### DOKUMEN SUMBER
·····
Memeperkenalkan Lokalitas NTT Lewat Sastra (Christian Senda)

Christian Senda sungguh percaya bahwa sastra memiliki daya yang sangat kuat sebagai media promosi daerah Nusa Tenggara Timur. Bagi pria yang akrab disapa Dicky ini, sastra efektif dalam mempromosikan NTT karena sastra selalu bebicara tentang nilai, tentang kemanusiaan, dan kehidupan itu sendiri. Hal inilah yang mendorong Dicky terus bergiat di dunia sastra, dan berusaha mempromosikan lokalitas Nusa Tenggara Timur lewat cerpen-cerpennya.
·····
### ENTRI DATA
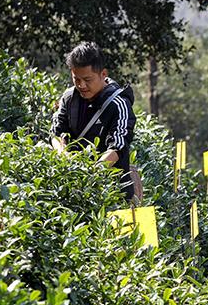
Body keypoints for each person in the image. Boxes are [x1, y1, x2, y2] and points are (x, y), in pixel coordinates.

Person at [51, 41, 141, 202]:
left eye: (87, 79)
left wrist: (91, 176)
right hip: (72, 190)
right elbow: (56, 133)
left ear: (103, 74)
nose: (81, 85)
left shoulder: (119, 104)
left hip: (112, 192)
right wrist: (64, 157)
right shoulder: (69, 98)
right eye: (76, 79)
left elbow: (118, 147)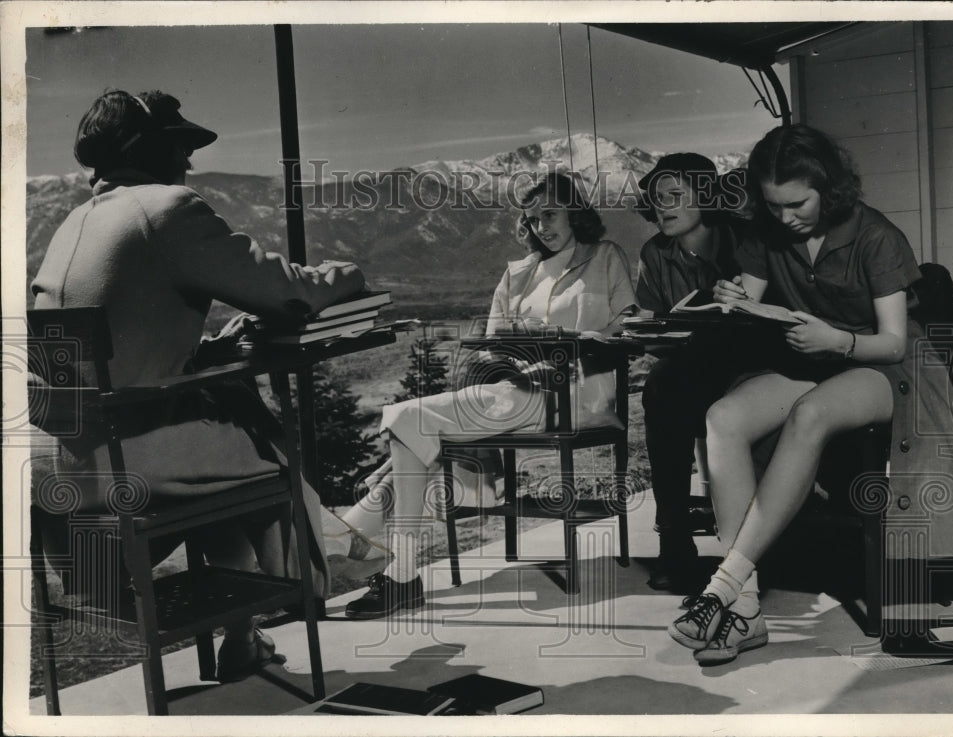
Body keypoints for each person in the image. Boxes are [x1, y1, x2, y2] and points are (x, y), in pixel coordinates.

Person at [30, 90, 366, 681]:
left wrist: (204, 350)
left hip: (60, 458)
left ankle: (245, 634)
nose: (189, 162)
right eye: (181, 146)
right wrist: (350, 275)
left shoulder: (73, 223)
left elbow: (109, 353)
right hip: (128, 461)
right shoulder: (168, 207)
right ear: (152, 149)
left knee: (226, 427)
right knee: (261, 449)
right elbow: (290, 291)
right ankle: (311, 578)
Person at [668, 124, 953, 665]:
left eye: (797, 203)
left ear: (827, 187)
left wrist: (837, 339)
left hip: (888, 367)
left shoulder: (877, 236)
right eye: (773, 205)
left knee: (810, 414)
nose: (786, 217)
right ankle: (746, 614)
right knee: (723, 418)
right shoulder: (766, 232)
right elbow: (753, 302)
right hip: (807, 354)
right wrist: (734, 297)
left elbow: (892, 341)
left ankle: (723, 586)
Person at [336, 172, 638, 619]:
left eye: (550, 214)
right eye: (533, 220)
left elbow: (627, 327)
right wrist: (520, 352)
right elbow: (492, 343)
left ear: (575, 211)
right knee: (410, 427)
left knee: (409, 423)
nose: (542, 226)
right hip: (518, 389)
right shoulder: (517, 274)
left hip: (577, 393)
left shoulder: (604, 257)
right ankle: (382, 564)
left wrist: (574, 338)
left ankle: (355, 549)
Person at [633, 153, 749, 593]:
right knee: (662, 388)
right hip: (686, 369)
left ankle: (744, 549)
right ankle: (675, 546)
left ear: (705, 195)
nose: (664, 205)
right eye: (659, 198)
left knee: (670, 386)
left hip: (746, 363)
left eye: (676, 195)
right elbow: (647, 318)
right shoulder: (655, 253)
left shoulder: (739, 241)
·····
### YANG DIMINTA
Salin ulang seluruh teks tentang Christian Senda dan sastra NTT tanpa mengubah satu huruf pun.

### JAWABAN TUGAS
Memeperkenalkan Lokalitas NTT Lewat Sastra (Christian Senda)

Christian Senda sungguh percaya bahwa sastra memiliki daya yang sangat kuat sebagai media promosi daerah Nusa Tenggara Timur. Bagi pria yang akrab disapa Dicky ini, sastra efektif dalam mempromosikan NTT karena sastra selalu bebicara tentang nilai, tentang kemanusiaan, dan kehidupan itu sendiri. Hal inilah yang mendorong Dicky terus bergiat di dunia sastra, dan berusaha mempromosikan lokalitas Nusa Tenggara Timur lewat cerpen-cerpennya.